A Servant's Call to Worship
When we gather on Sunday morning it should not be only to meet one another, but we should gather to meet God, and our very hearts should be raised to give Him honor. But not at the Sunday morning hour only—our worship to God should be a lifestyle. It should be something that we give ourselves to daily. God is not a denominational God! He is not Baptist, Pentecostal, Catholic, or Methodist. He’s God! We worship Him for Who He is. Worship points directly to the heart of God. John 4:24 makes no distinction as to denomination, nationality, ethnicity, or culture. It merely states that “God is a Spirit; and they that worship him must worship him in spirit and in truth.” Neither does this passage make any reference to music. Great music does not guarantee worship. Worship is a private attitude sometimes expressed in public. We use music sometimes as a vehicle toward worship, or our worship may take on the form of music or singing, but music and worship are not synonymous. In my over 25 years of gospel musicianship, one of the things I have learned is that those who worship apart from their instruments exude more power in their ministries because they make worship a priority. They make the worship of God priority not only in their ministry of music, but in their daily lives. My question to all musicians everywhere is if God is not running your life, how can he run your ministry? There is a deeper dimension that God wants to take us to. It is a deeper dimension that many of us have yet to experience. God grants us daily such a level of extravagant grace, that it should propel all of us to offer Him extravagant worship! The most we can offer God is sincere, heartfelt worship that flows from a heart filled with gratitude for His awesome power in our lives.

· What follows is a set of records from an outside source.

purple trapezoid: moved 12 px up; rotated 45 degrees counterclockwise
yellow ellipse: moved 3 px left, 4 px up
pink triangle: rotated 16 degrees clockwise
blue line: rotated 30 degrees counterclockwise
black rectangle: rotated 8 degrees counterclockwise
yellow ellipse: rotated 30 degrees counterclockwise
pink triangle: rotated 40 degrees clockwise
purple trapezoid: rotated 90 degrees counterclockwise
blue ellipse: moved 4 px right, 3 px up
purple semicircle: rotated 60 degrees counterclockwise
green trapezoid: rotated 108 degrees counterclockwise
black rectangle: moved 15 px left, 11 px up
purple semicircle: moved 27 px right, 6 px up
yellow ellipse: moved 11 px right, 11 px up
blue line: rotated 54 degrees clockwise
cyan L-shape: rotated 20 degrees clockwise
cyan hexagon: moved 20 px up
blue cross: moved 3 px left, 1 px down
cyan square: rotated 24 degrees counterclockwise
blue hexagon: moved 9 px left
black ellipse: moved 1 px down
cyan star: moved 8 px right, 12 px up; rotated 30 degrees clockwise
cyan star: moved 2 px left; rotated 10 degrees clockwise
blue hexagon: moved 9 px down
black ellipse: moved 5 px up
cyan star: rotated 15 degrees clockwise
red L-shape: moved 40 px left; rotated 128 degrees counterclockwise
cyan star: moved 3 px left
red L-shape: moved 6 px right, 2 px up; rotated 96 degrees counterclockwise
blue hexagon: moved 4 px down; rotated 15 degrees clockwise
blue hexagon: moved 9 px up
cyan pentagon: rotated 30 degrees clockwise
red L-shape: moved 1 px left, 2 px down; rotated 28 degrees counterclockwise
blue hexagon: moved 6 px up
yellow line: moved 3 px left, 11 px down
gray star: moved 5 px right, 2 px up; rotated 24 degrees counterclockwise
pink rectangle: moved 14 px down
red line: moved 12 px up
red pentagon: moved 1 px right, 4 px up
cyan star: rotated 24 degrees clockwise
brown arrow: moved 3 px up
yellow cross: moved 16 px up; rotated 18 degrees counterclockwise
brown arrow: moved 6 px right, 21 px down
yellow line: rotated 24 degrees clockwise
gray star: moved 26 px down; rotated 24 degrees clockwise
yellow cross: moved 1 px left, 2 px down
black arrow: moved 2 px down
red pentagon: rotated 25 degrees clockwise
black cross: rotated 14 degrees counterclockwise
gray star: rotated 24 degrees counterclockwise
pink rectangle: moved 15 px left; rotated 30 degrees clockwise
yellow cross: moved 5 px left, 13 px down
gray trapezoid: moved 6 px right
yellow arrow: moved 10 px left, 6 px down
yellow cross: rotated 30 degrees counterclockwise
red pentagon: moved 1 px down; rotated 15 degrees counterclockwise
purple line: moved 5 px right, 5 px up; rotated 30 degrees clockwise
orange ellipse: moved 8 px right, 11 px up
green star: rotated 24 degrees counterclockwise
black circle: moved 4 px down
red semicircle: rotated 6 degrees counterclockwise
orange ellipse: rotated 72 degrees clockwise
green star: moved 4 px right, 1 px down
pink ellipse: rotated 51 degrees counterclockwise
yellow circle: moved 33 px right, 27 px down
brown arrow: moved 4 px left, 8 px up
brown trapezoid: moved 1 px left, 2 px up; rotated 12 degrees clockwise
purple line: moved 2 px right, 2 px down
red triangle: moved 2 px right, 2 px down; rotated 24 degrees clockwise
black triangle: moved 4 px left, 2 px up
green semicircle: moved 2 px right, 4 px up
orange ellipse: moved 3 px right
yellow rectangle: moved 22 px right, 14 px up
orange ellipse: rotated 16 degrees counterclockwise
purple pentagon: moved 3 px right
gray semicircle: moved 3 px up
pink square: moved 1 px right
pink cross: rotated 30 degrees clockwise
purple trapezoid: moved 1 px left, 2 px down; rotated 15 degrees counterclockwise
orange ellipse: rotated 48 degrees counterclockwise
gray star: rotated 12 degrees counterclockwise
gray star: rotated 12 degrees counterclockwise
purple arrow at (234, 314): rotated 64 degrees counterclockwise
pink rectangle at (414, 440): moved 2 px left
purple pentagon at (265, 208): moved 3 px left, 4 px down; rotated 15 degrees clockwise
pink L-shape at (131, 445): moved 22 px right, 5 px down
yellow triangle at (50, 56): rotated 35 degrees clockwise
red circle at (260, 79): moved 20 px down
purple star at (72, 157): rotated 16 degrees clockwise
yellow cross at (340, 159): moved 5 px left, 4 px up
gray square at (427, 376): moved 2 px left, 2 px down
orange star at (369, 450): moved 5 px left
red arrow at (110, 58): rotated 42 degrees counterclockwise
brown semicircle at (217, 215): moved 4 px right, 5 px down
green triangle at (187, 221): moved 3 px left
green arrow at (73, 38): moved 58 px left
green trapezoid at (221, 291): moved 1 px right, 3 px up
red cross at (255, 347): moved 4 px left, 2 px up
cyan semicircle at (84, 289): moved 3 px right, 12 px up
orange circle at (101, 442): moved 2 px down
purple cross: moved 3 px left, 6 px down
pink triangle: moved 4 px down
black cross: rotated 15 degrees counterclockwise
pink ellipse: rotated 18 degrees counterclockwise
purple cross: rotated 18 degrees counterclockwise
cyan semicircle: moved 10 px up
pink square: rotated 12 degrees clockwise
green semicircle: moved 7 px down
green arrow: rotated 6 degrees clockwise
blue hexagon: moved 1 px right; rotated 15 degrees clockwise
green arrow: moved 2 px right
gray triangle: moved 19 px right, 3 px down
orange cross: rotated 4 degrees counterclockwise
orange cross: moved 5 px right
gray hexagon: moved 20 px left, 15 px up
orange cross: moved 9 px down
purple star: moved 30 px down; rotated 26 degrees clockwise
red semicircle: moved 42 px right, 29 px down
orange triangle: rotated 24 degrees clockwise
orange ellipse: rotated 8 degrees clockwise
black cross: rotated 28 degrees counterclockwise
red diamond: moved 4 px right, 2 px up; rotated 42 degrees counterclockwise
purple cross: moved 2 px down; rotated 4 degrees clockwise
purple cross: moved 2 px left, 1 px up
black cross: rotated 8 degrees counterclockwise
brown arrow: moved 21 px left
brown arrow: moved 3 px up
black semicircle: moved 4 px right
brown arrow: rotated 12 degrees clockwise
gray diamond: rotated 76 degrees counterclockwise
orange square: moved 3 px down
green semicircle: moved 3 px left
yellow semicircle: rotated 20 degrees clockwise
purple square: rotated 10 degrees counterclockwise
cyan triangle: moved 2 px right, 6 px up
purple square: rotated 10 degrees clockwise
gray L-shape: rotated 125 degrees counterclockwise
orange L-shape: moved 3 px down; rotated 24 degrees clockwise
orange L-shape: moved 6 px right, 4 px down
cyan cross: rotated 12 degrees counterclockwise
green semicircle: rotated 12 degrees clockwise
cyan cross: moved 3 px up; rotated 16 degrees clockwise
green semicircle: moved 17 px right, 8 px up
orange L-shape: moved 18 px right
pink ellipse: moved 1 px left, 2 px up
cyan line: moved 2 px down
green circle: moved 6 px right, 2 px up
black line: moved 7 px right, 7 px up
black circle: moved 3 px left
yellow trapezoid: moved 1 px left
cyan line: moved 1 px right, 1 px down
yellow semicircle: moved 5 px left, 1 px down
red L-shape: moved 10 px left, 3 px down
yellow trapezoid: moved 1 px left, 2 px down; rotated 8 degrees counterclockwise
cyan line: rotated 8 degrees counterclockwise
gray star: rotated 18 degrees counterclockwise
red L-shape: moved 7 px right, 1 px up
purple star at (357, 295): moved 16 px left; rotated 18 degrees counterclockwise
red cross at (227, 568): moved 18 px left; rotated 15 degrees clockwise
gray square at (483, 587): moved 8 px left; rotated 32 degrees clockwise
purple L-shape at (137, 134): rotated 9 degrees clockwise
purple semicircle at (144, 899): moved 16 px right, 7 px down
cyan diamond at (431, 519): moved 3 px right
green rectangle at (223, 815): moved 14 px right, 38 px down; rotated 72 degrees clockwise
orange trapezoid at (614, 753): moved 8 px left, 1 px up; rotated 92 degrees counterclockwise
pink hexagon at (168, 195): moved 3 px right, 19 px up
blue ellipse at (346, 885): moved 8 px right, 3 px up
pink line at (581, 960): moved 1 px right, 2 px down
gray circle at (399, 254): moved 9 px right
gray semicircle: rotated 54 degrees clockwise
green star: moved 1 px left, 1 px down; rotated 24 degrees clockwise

Living the worship lifestyle is a daily pursuit. Worship is not mere action—it is an encounter. We must never measure the worship experience based on outward manifestations. In other words, singing more loudly, or lifting our hands higher than the person next to us does not qualify as worship. Attitude is what qualifies the action as worship. Real worship is not about what we are doing, but it is about what God is doing. This is the core difference between traditional and prophetic worship. When we receive a revelation from God, it gives us a reason to worship Him. The prophet Isaiah knew this all too well. Isaiah tells us in Chapter 6 of his book that in the same year King Uzziah died, he saw the Lord “high and lifted up”. In verse 3 of that chapter we are told that the Seraphim cry out “Holy, Holy, Holy. . .the whole earth is filled with His glory”. This revelation not only led Isaiah to worship, but it also threw him into a state of self-examination, according to verse 5:
5. Then I said, “Woe is me, for I am ruined! Because I am a man of unclean lips, And I live among a people of unclean lips; For my eyes have seen the King, the Lord of hosts.”